To compute the predictions $\hat{y}^{<t>}$ and activations $a^{<t>}$ in first layer, we will use the following equations:
- $a^{<0>} = \vec{0}$ (By Default)
- $a^{<1>} = g_1(W_{aa}\ a^{<0>} + W_{ax}\ x^{<1>} + b_a)$
- $\hat{y}^{<1>} = g_2(W_{ya}\ a^{<1>} + b_y)$
$g_1(x)$ can be $tanh(x)$ or ReLU and $g_2(x)$ can be sigmoid or softmax activation function. A quick tip to remember which set of weights should be multiplied with what is to remember the following:
- $W_{ax}$ : The second subscript $x$ means that these weights are to be multiplied with some $x$ like quantity and the first subscript $a$ means that these weights are used to predict some $a$ like quantity.
- $W_{ya}$ : Similarly, this should be multiplied with some $a$ like quantity to predict some $y$ like quantity.
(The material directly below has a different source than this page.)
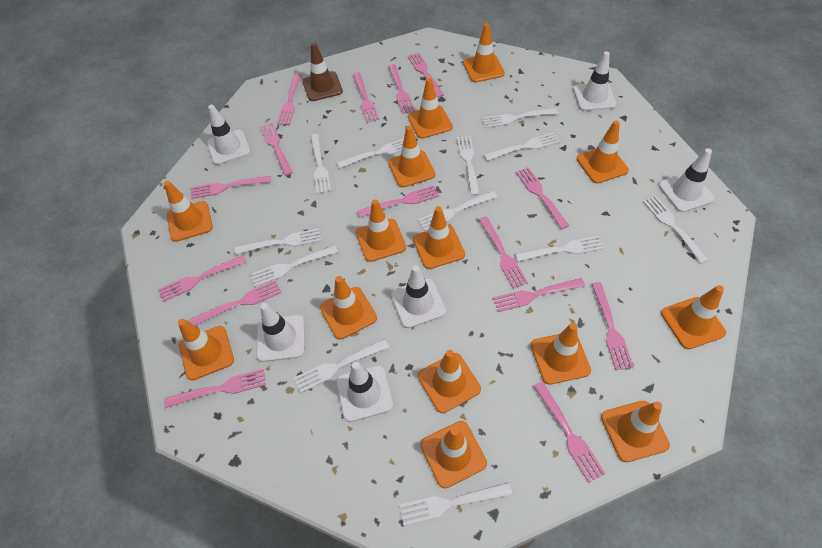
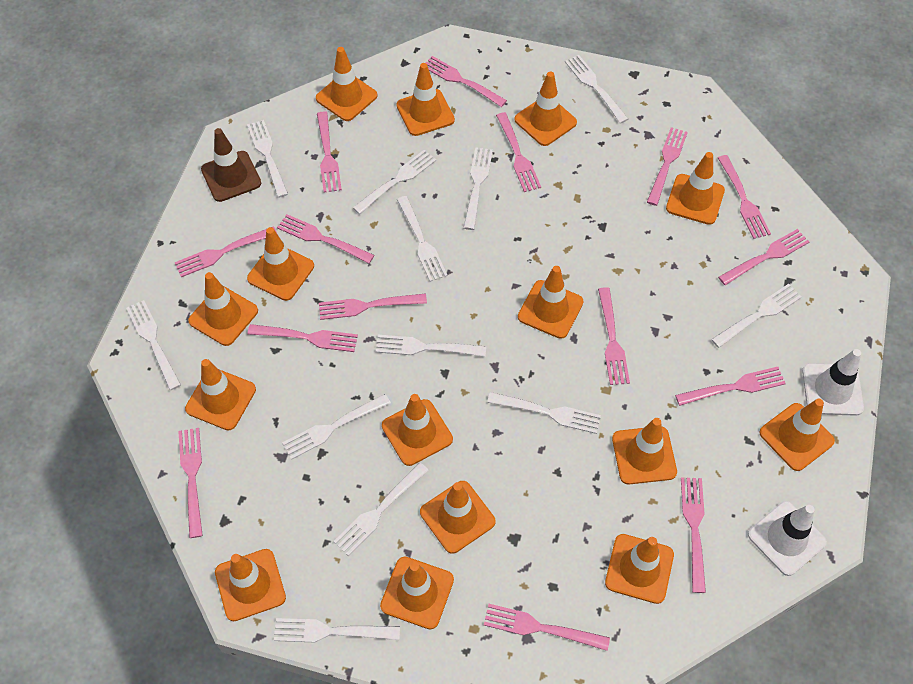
orange traffic cone: [164,181,213,242] [178,319,234,381] [320,276,377,339] [356,199,406,262] [388,126,436,188] [408,78,453,139] [413,206,465,269] [418,350,481,413] [420,421,487,488] [463,23,505,82] [531,323,591,385] [577,120,629,184] [601,401,670,462] [661,285,726,350] = 14 -> [185,359,256,430] [188,272,258,346] [215,549,286,621] [247,227,314,301] [316,47,378,121] [380,557,454,629] [382,394,453,466] [396,63,455,136] [420,481,495,554] [514,71,577,146] [518,266,584,339] [605,534,674,604] [612,418,677,484] [666,152,725,225] [759,398,835,471] = 15
white traffic cone: [207,105,250,165] [256,303,305,362] [336,362,393,422] [391,265,446,328] [573,51,617,111] [659,148,715,212] = 6 -> [748,501,827,576] [802,349,864,416] = 2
We can also generalize these equation for any timestep as follows:
- $a^{<0>} = \vec{0}$
- $a^{<t>} = g_1(W_{aa}\ a^{<t-1>} + W_{ax}\ x^{<t>} + b_a)$
- $\hat{y}^{<t>} = g_2(W_{ya}\ a^{<t>} + b_y)$
Training a Recurrent Neural Network
Since RNNs compute a predicted output $\hat{y}^{<t>}$ for each timestep $t$ and we expect a correct output $y^{<t>}$ for each word, we can use a loss function to calculate how good or bad the prediction was and use it to train the network. Since it is a sequential process, a loss (or error) will be computed for each timestep first and since this problem is similar to a classification problem (classify each word as 0 or we can use a Binary Cross Entropy Loss (BCE) for each $\hat{y}^{<t>}$.
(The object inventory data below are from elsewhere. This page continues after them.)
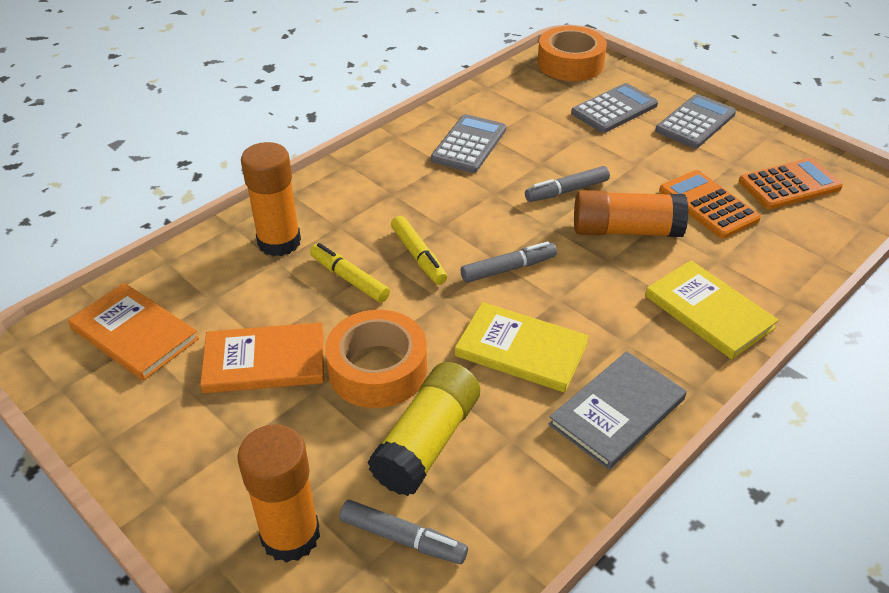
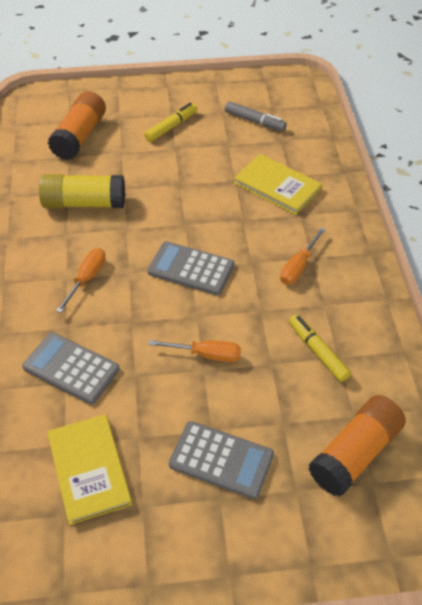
grey book: [549,351,687,470] = 1 -> none = 0
grey marker: [340,500,468,564] [461,241,557,283] [525,166,610,202] = 3 -> [225,101,287,131] = 1
orange book: [68,283,199,381] [200,322,324,393] = 2 -> none = 0
orange calculator: [659,170,761,238] [739,158,843,209] = 2 -> none = 0
orange glue stick: [237,425,320,563] [241,142,301,256] [574,190,689,237] = 3 -> [48,91,106,160] [309,395,406,497] = 2
orange screwdriver: none = 0 -> [56,248,105,313] [149,340,241,362] [280,227,326,285] = 3
orange tape: [325,310,427,408] [537,26,607,81] = 2 -> none = 0

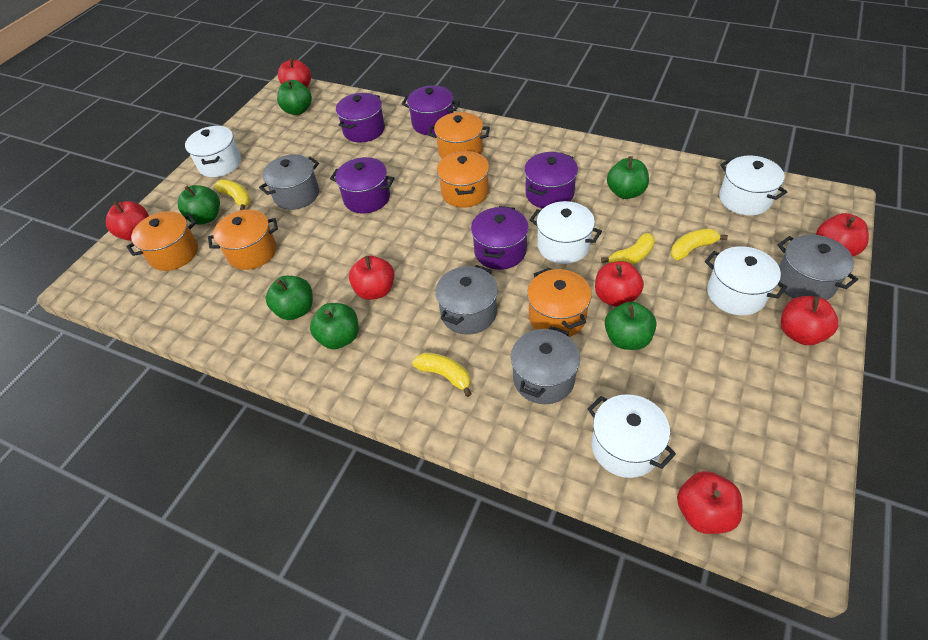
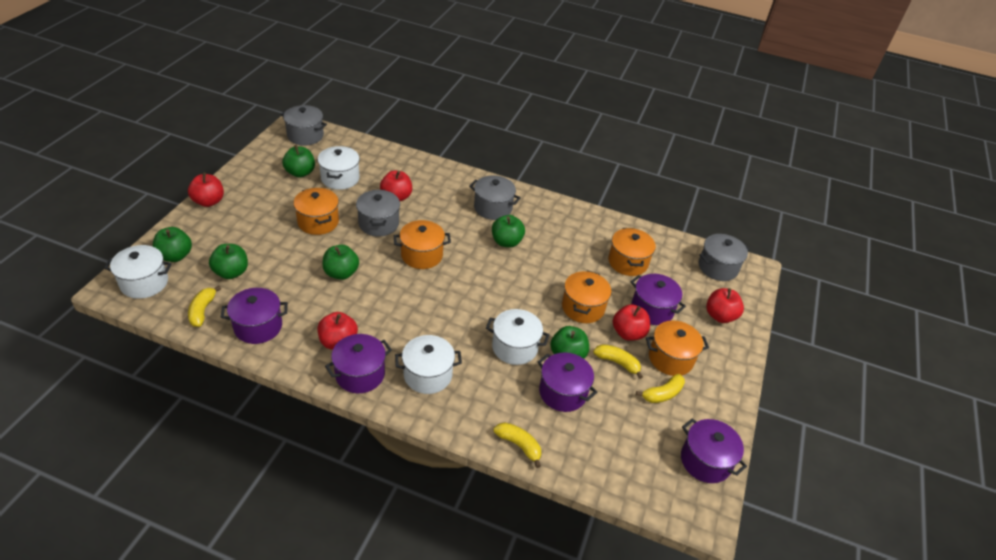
red apple: [106,201,149,241] [278,57,311,87] [349,256,394,300] [595,261,644,307] [677,471,742,534] [781,296,838,345] [816,213,869,257] = 7 -> [188,173,224,207] [317,312,358,350] [380,171,412,201] [613,304,650,341] [706,288,744,323] = 5
white pot: [185,126,241,177] [530,201,602,264] [588,394,676,478] [705,246,787,315] [719,156,787,215] = 5 -> [104,245,172,299] [318,146,360,190] [395,335,462,394] [486,309,549,365] = 4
$$\mathcal{L}^{\langle t \rangle}(\hat{y}^{\langle t \rangle}, y^{\langle t \rangle}) = -\hat{y}^{\langle t \rangle} \log(\hat{y}^{\langle t \rangle}) - (1 - y^{\langle t \rangle}) \log(1 - \hat{y}^{\langle t \rangle})$$
The overall loss for the entire network can then be computed as follows:
$$\mathcal{L} = \sum_{t=1}^{T_{y}} \mathcal{L}^{\langle t \rangle}(\hat{y}^{\langle t \rangle}, y^{\langle t \rangle})$$
Since the loss is one layer (one time step) depends upon the activations from the previous layer (previous time step), a dependency chain is formed. To train the network, we need to update the gradients from the last later (last timestep) and then go backwards to the first layer (first timestep). This is sometimes called "Back Propagation Through Time".
To adjust the weights using gradients, an optimizer like Adaptive Moment Estimation (ADAM) or RMSprop can be used. Since these are widely used in other deep learning areas and not just RNN, we skip their descriptions here and will cover them in a different post.
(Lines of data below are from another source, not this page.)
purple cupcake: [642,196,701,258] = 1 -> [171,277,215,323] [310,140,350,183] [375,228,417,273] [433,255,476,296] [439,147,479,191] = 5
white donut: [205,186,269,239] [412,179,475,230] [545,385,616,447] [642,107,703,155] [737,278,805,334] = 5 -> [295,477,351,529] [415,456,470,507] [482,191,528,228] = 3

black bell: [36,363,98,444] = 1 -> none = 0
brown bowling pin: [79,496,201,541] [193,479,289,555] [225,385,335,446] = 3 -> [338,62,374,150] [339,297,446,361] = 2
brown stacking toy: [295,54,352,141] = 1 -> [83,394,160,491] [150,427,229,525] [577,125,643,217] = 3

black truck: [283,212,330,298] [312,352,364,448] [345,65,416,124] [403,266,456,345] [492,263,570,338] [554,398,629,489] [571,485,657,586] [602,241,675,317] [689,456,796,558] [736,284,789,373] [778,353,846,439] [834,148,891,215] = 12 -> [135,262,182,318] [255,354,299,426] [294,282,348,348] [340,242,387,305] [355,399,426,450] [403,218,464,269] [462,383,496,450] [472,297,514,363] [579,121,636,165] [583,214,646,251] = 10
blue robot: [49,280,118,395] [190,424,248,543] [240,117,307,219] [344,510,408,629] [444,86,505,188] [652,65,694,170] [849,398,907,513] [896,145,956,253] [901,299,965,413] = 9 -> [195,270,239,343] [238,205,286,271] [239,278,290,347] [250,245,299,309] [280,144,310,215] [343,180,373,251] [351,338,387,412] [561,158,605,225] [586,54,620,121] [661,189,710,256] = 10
That's it for this post! In this article, we covered what RNNs are, how they work, their architecture and the internal mathematics. We also saw how RNNs can be applied to a Sequence Learning problem (Named Entity Recognition). In reality, many different NLP problems like translation, text generation, and sentiment analysis can be solved using RNNs. We will also try to cover some of them in the upcoming posts. Till then, if you have any questions or suggestions on this topic, please do let us know in the comment and we'll be happy to help you out. Stay safe and Happy Learning!